その少女は勇希に名前を聞かれメイと名乗った。


「よく頑張ったな!あとは俺に任せとけ!」


「た、助けてくれるの!?」


「当たり前だろ?こんな可愛い女の子が頼ってくれるんだからお兄さん頑張っちゃうぞ!」


「ありがとうおじちゃん!」


「話聞いてた?お兄さんだって…!」


「勇希殿…。言いづらいけど大人でも2日かかる距離だ。彼女が村を出てきた日数を考えるともう既に…。」


「だったらなんだよ。こんなまだ小さい子供が体張って頑張ったんだ。俺はそれに応えてあげたい。何か出来たかもしれないのに何もしなかったで終わるなんてごめんだ!」


「わかった。国王には僕から伝えておく。」


「よし!じゃあ行ってくる!」


「待って…!メイも連れってて!お姉ちゃんを助けないと。」


「ダメだ!危ないだろ?」


「でもでも!」


連れて行ってもらえないとわかったメイは今にも泣きそうな顔をしながら勇希の服を掴んでいる。

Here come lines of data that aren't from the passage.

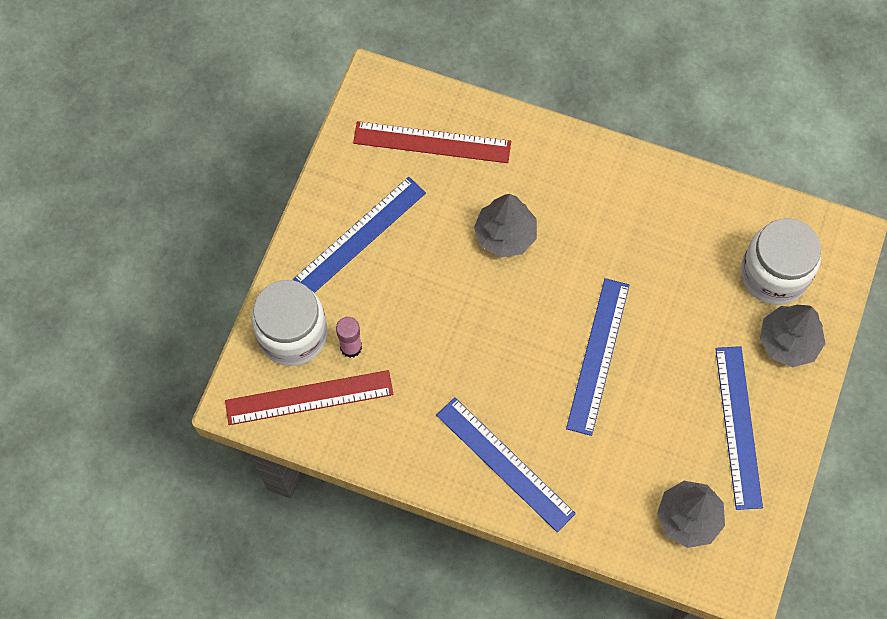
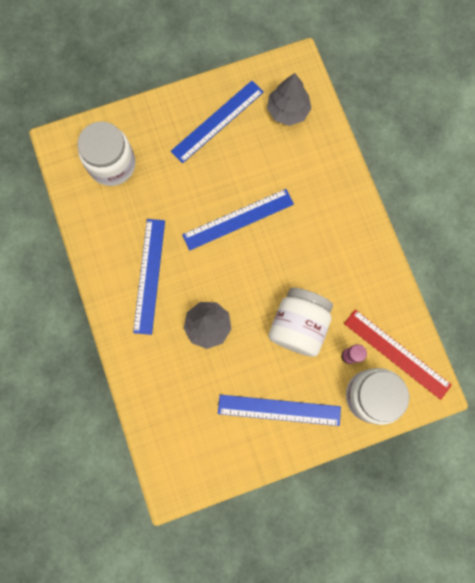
camera: 130 degrees left, 10 degrees up
(427, 323) = (298, 325): none -> white jar
(432, 142) = (183, 419): red ruler -> none
(505, 464) = (340, 220): blue ruler -> blue ruler (149, 275)
(788, 342) = (147, 130): grey tree -> none

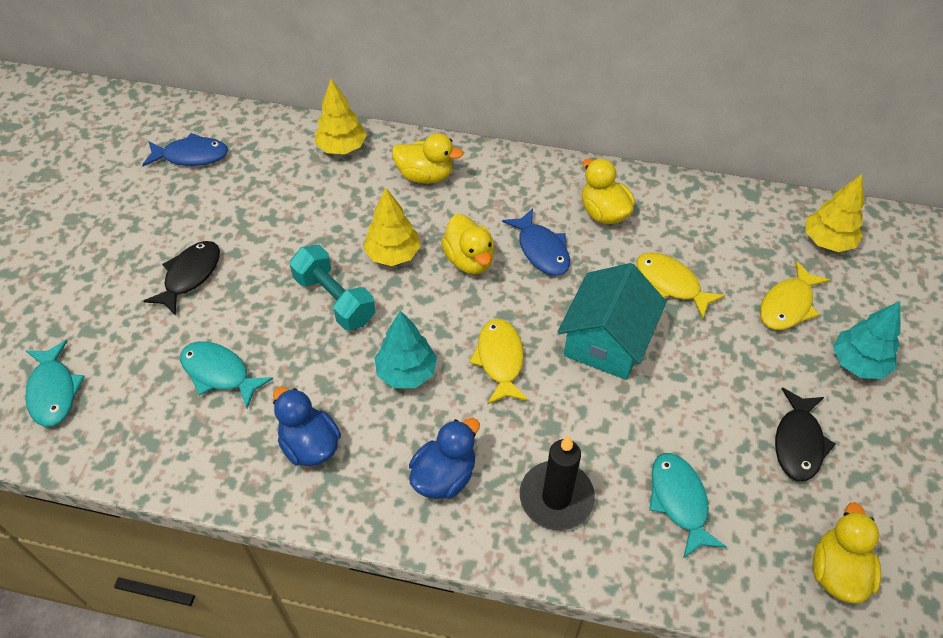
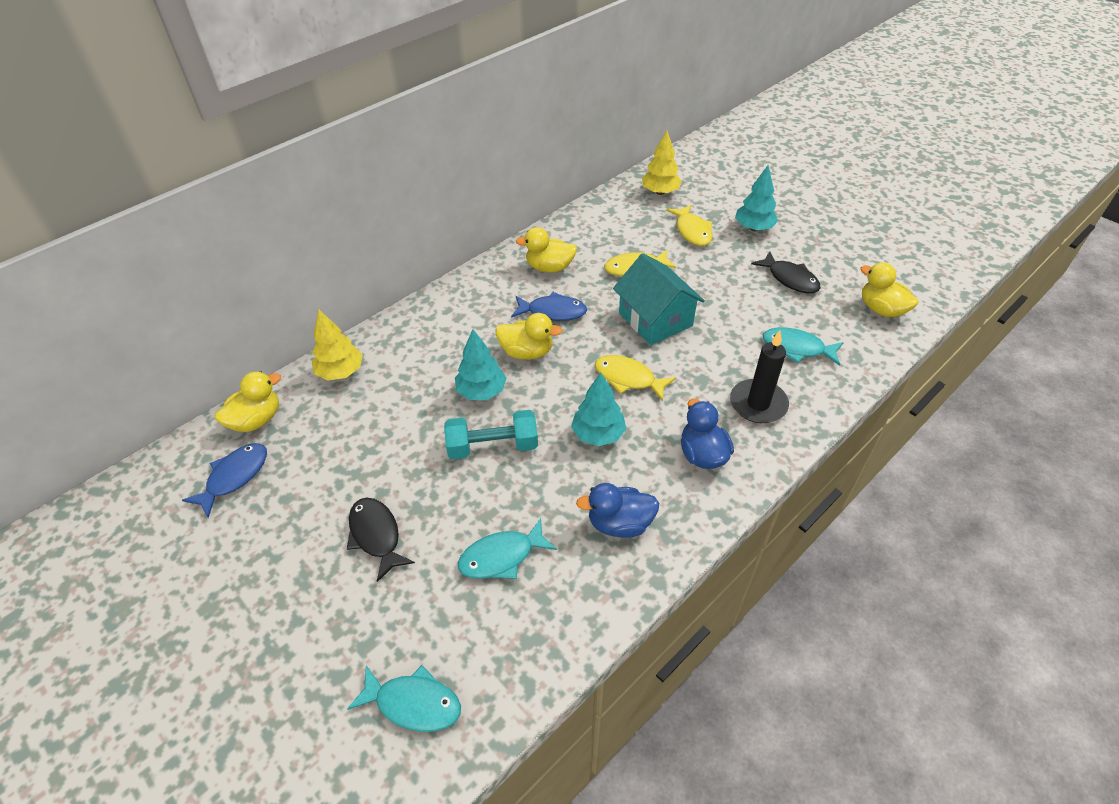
camera: 55 degrees left, 5 degrees down
(393, 254) = (481, 391): yellow tree -> turquoise tree
(425, 175) = (423, 337): yellow duck -> yellow duck (256, 420)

「はあ…。勇希殿の側より安全な場所なんてないでしょう…。連れて行ってあげては?じゃないと彼女あなたの服の離さないしね。それに勇希殿道わからないでしょ?」


「ぐぬぬ…。わかった。連れて行くけど俺から離れんなよ!メイ!」


「うん!」


そうして勇希はメイと2人でサマーラ村へと出発した。